Rotavirus infections are most common between November and February, and most patients are between one month and 18 months old. Kaplan Medical Center nurses said the hospital was isolating all cases.
The virus is particularly a problem in child-care centers and pediatric wards, and almost all children have had a rotavirus infection by age five. A severe infection, rotavirus gastroenteritis, is the leading cause of severe, dehydrating diarrhea in infants and young children.
A vaccine that protects against rotavirus is not part of the basket of immunizations provided at tipat halav (family health) centers due to insufficient resources.
Asked to comment on the Kaplan cases, a Health Ministry spokeswoman said that cases of rotavirus were not on the list of diseases that must be reported by doctors to the district health offices. Thus, the ministry "has no data" on the number of children infected or the number who have been hospitalized.
A rotavirus vaccine is registered in Israel, and can be purchased with a doctor"s prescription, the spokeswoman said, but it was not yet included in the basket of immunizations. She did not know whether the ministry had carried out a cost-benefit study to determine whether vaccinating all infants against rotavirus at state expense would save money wasted on hospitalization and treatment.
In the US alone, rotavirus infections are responsible for some 3,000,000 cases of diarrhea and 55,000 hospitalizations for diarrhea and dehydration in children under five annually.
Although these infections cause relatively few deaths in the US, the diarrhea caused by rotavirus results in more than 500,000 annual deaths worldwide.
The incubation period for rotavirus disease is approximately two days, with symptoms that include vomiting and watery diarrhea for three to eight days, and often fever and abdominal pain. Immunity after infection is incomplete, but repeat infections tend to be less severe than the original one. The diarrhea may be severe enough to cause dehydration, whose signs are thirst, irritability, restlessness, lethargy, sunken eyes, a dry mouth and tongue, dry skin and less-than-normal urination.

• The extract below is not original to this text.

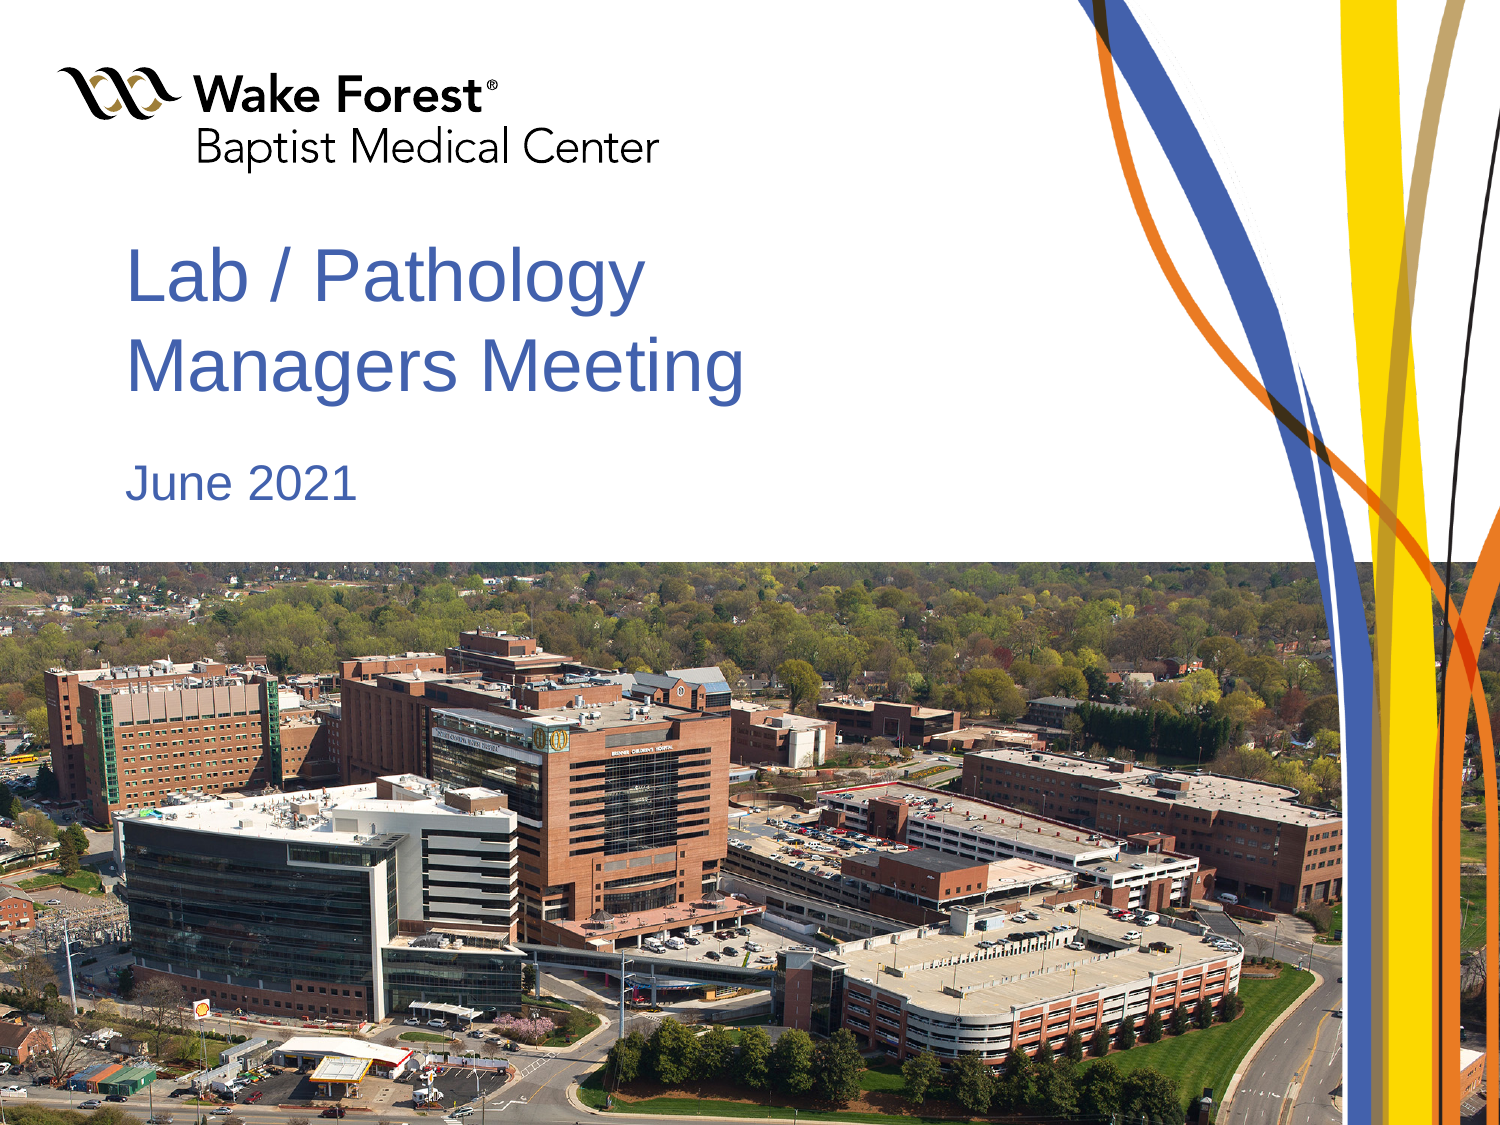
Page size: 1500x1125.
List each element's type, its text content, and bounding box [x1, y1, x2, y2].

picture [0, 0, 1500, 1125]
title Lab / Pathology Managers Meeting [125, 224, 888, 407]
subtitle June 2021 [125, 450, 725, 511]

The virus passes in the stool of infected persons before and after they have symptoms of the illness. Children can become infected if they put their fingers in their mouths after touching something that has been contaminated by the stool of an infected person. Caregivers in day-care centers can spread the virus, especially if they do not wash their hands after changing diapers.
The American Academy of Pediatrics recommends that rotavirus vaccine be given to all infants in three oral doses at two, four and six months of age. It prevents three-quarters of all cases and 98 percent of severe cases.